▶ **SUPPLIED PASSAGE**
-- Opening Marker --
Note that in the final model years since Ph.D. is no longer statistically significant. It is important to note that we have not yet looked into the assumptions or made graphs.

Export the models.

I chose American Sociological review.

require(stargazer)
## Loading required package: stargazer
## 
## Please cite as:
##  Hlavac, Marek (2022). stargazer: Well-Formatted Regression and Summary Statistics Tables.
##  R package version 5.2.3. https://CRAN.R-project.org/package=stargazer
stargazer(lm_1,lm_2,lm_3,  dep.var.labels=c("Monthly Salary (USD)"),covariate.labels=c("Years since Ph.D.","Gender: Male", "Rank: Associate Prof.", "Rank: Prof."), style="asr", out="hierarchical_exercise4_stargazer.htm", header=F)
-- Closing Marker --
Excerpts from a dataset
-- Opening Marker --
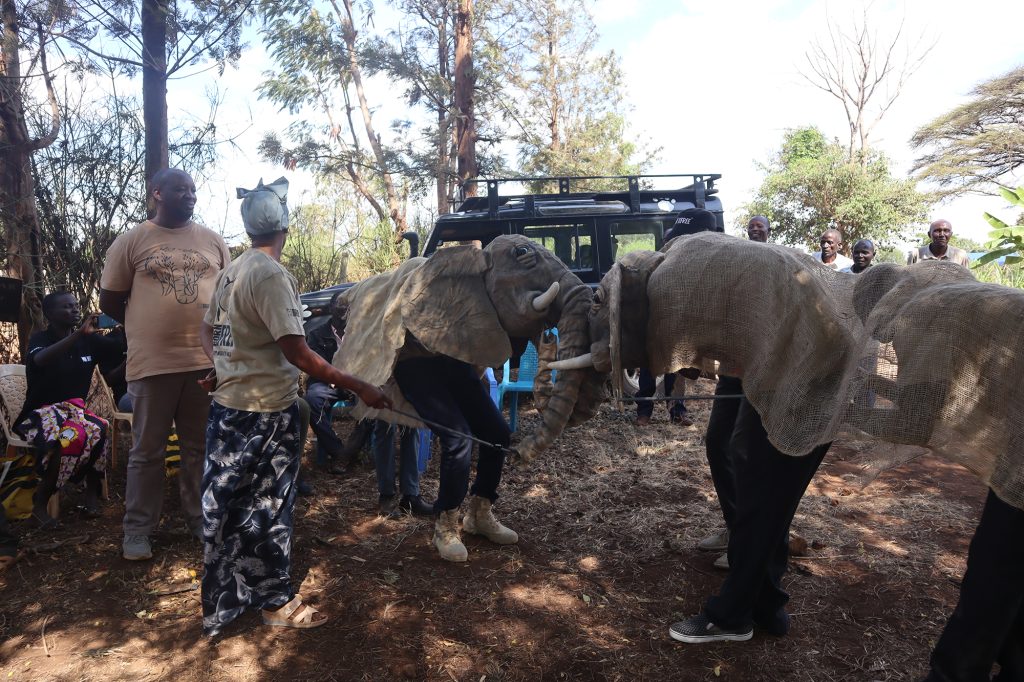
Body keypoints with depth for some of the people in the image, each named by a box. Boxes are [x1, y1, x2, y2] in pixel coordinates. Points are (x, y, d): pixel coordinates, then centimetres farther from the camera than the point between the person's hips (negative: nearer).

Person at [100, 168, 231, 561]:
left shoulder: (212, 241, 9)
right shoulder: (132, 241, 1)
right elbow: (109, 301, 5)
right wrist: (147, 327, 10)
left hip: (207, 360, 3)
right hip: (153, 362, -2)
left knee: (200, 447, 13)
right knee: (147, 450, 7)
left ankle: (201, 518, 26)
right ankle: (138, 529, 19)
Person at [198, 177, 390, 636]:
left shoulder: (231, 271, 9)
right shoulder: (271, 275, -19)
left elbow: (208, 329, 17)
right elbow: (297, 353, -24)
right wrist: (359, 387, -22)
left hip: (227, 406, 9)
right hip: (264, 411, -9)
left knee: (229, 506, 20)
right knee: (267, 509, 4)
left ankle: (225, 597, 38)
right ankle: (276, 602, 20)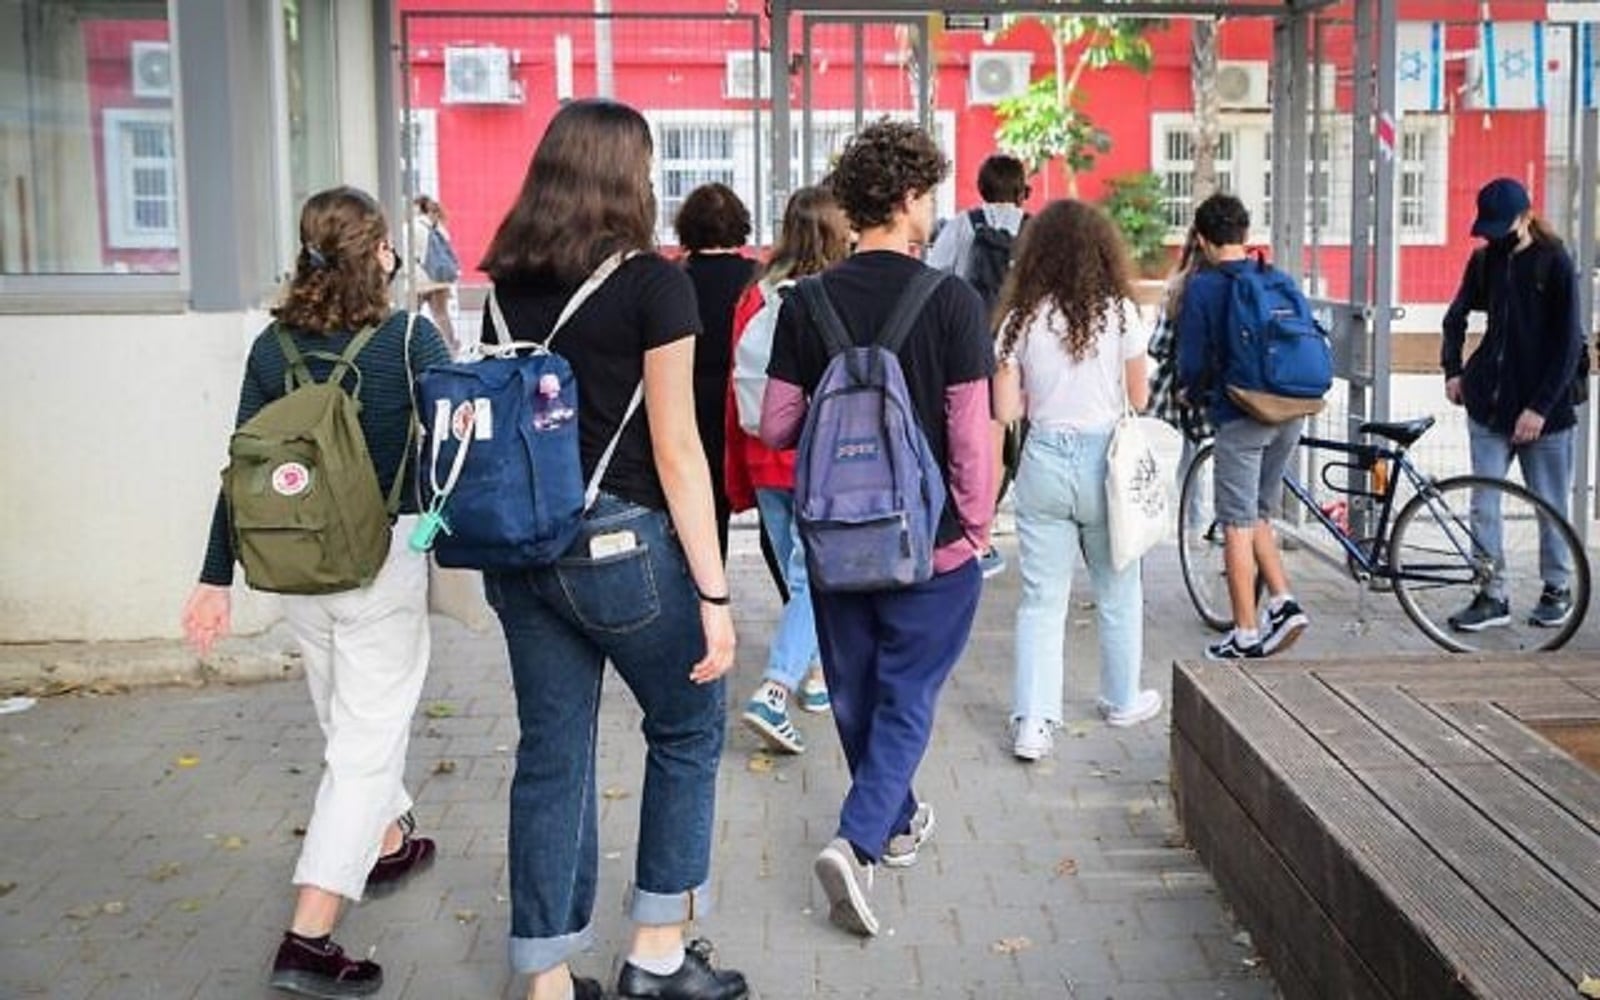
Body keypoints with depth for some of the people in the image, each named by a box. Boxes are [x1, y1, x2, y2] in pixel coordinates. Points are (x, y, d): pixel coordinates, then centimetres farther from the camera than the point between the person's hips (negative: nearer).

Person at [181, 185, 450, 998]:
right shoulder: (411, 339, -10)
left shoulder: (272, 346, 0)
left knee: (349, 718, 24)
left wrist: (216, 577, 6)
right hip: (385, 556, -5)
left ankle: (387, 845, 45)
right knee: (367, 739, -1)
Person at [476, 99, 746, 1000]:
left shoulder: (507, 286, 7)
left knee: (552, 755, 12)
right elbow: (676, 450, -12)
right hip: (621, 543, -5)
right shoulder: (653, 284, -10)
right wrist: (713, 592, -9)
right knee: (688, 729, 15)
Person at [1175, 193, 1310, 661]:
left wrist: (1197, 385, 14)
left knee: (1237, 526, 3)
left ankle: (1246, 635, 7)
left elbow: (1191, 365, -8)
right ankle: (1283, 602, 9)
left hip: (1240, 416, -5)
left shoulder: (1202, 286, -6)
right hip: (1290, 415, 6)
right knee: (1258, 517, 20)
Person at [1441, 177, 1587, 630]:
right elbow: (1457, 316, 21)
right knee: (1483, 504, -1)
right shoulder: (1485, 261, 5)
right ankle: (1492, 597, 6)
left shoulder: (1555, 264, -8)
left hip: (1543, 409, -4)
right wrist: (1453, 370, 9)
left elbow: (1569, 345, -10)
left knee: (1550, 505, 8)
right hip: (1490, 404, 4)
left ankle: (1557, 589, 25)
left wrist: (1540, 407, -15)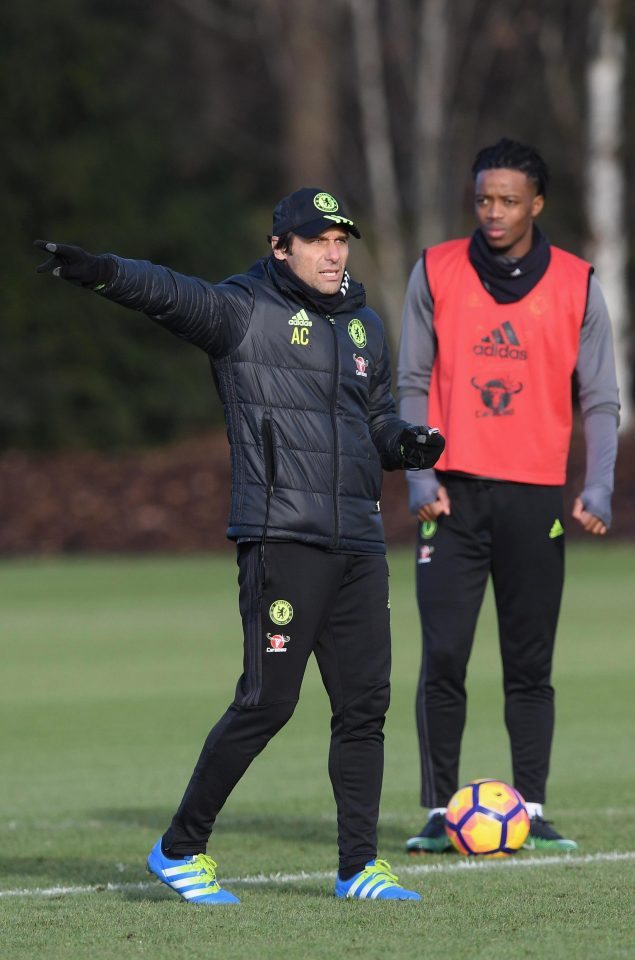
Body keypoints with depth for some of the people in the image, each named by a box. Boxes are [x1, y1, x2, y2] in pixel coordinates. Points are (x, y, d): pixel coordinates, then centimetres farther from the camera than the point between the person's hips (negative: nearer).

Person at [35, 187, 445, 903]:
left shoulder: (363, 325, 18)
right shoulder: (244, 311, -3)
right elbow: (170, 293, -19)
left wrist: (405, 443, 6)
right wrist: (99, 272, -38)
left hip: (359, 544, 7)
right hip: (282, 539, -7)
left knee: (364, 704, 5)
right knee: (267, 700, -8)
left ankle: (359, 866, 13)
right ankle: (181, 848, 5)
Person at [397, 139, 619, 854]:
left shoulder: (576, 285, 3)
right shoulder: (435, 273, 3)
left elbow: (599, 400, 5)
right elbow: (413, 386, 5)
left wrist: (597, 492, -8)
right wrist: (421, 478, -7)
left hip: (535, 496, 0)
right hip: (454, 493, 0)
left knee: (530, 666, 3)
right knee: (443, 660, -5)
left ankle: (531, 813, 6)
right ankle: (439, 813, 0)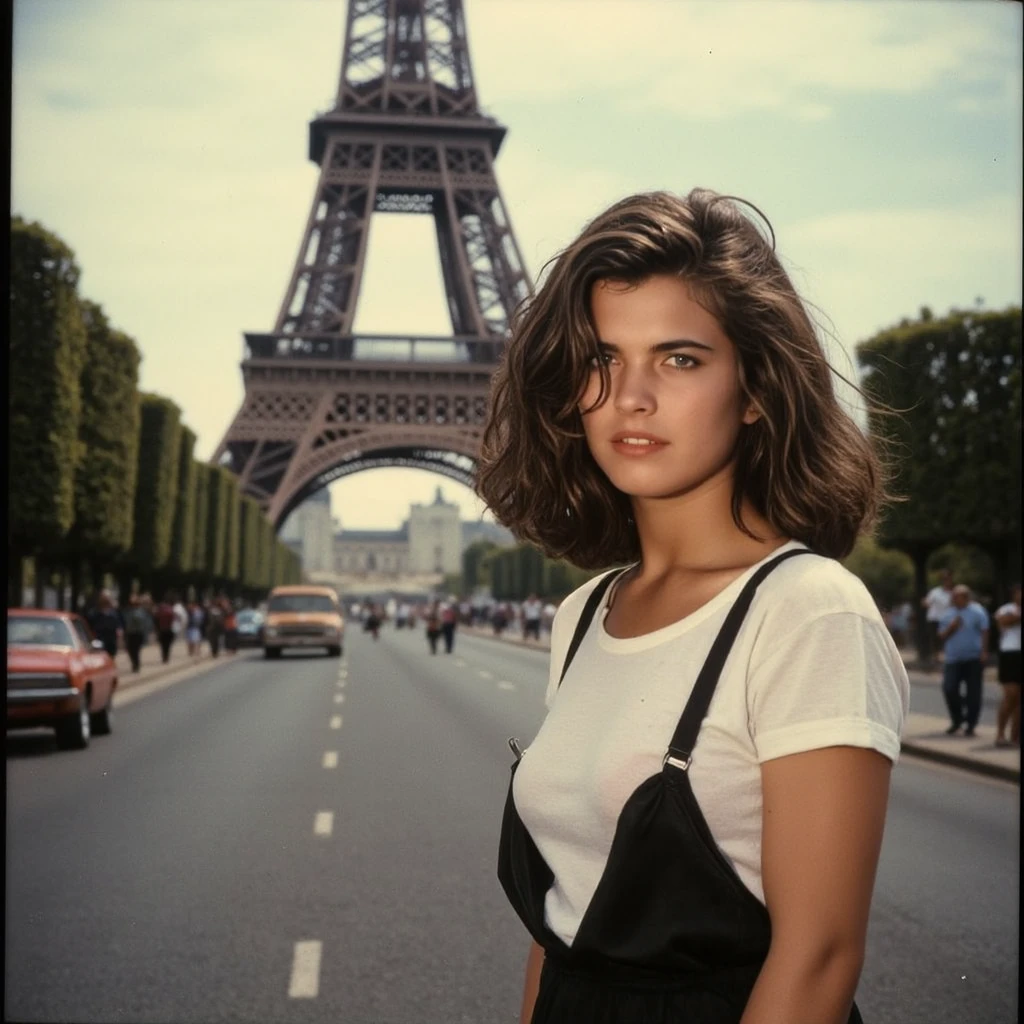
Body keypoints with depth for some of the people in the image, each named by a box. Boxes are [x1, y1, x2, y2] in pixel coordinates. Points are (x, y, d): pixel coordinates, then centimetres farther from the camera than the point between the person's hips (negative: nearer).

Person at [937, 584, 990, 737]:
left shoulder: (977, 612, -1)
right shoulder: (948, 615, 13)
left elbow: (984, 632, -2)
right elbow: (942, 636, 13)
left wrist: (984, 652, -9)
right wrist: (951, 628, -5)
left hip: (973, 660, -4)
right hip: (952, 660, 4)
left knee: (973, 693, -2)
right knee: (949, 689, -6)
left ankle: (970, 724, 7)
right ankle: (956, 720, 13)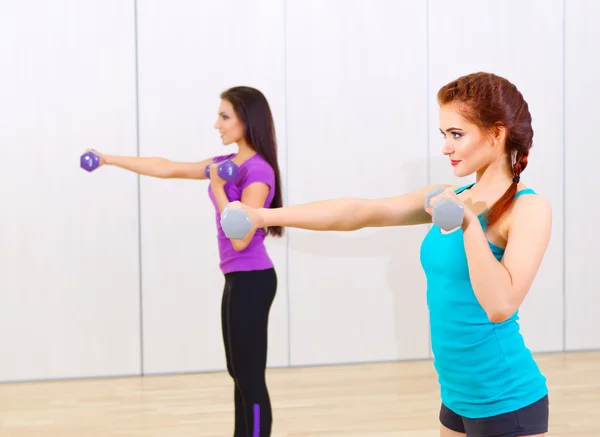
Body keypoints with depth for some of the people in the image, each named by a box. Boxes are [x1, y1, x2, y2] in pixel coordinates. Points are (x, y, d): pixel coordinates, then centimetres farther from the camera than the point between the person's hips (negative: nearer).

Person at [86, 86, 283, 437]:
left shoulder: (258, 171, -17)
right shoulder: (227, 164, 10)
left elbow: (241, 238, -21)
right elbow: (168, 168, 14)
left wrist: (217, 188, -18)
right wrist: (109, 159, 15)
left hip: (252, 280, -10)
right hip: (238, 279, 10)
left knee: (251, 377, -4)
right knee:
-- Closing Marker --
▶ **TASK INSTRUCTIONS**
• a. Print the part of the regression tutorial that opens with the words "Note that in" and closes with "require(stargazer)".
• b. According to the regression tutorial, which predictor is no longer statistically significant in the final model?
• c. Pick up the regression tutorial after its last line and write what comes next.
The entries are separate material with no connection to the regression tutorial.

▶ **ANSWERS BY ITEM NUMBER**
• a.
Note that in the final model years since Ph.D. is no longer statistically significant. It is important to note that we have not yet looked into the assumptions or made graphs.

Export the models.

I chose American Sociological review.

require(stargazer)

• b. Years since Ph.D.

• c.
## 
## \begin{table}[!htbp] \centering 
##   \caption{} 
##   \label{} 
## \begin{tabular}{@{\extracolsep{5pt}}lccc} 
## \\[-1.8ex]\hline \\[-1.8ex] 
## \\[-1.8ex] & \multicolumn{3}{c}{Monthly Salary (USD)} \\ 
## \\[-1.8ex] & (1) & (2) & (3)\\ 
## \hline \\[-1.8ex] 
##  Years since Ph.D. & 109.482$^{***}$ & 106.453$^{***}$ & $-$10.234 \\ 
##   Gender: Male &  & 880.403 & 571.845 \\ 
##   Rank: Associate Prof. &  &  & 1,556.978$^{**}$ \\ 
##   Rank: Prof. &  &  & 5,292.878$^{***}$ \\ 
##   Constant & 10,190.970$^{***}$ & 9,464.646$^{***}$ & 8,549.387$^{***}$ \\ 
##  \textit{N} & 397 & 397 & 397 \\ 
## R$^{2}$ & 0.176 & 0.182 & 0.397 \\ 
## Adjusted R$^{2}$ & 0.174 & 0.178 & 0.391 \\ 
## Residual Std. Error & 3,059.287 (df = 395) & 3,052.104 (df = 394) & 2,625.931 (df = 392) \\ 
## F Statistic & 84.226$^{***}$ (df = 1; 395) & 43.742$^{***}$ (df = 2; 394) & 64.613$^{***}$ (df = 4; 392) \\ 
## \hline \\[-1.8ex] 
## \multicolumn{4}{l}{$^{*}$p $<$ .05; $^{**}$p $<$ .01; $^{***}$p $<$ .001} \\ 
## \end{tabular} 
## \end{table}

You can also rely on APA Tables. But I found it buggy when combining multiple models (issues with rbind()). (There is also apaStyle but that does not play nice with RJava on Mac). Here is an example.

require(apaTables)
## Loading required package: apaTables
apa.reg.table(lm_1,filename = 'APA_exercise4.doc',table.number = 1)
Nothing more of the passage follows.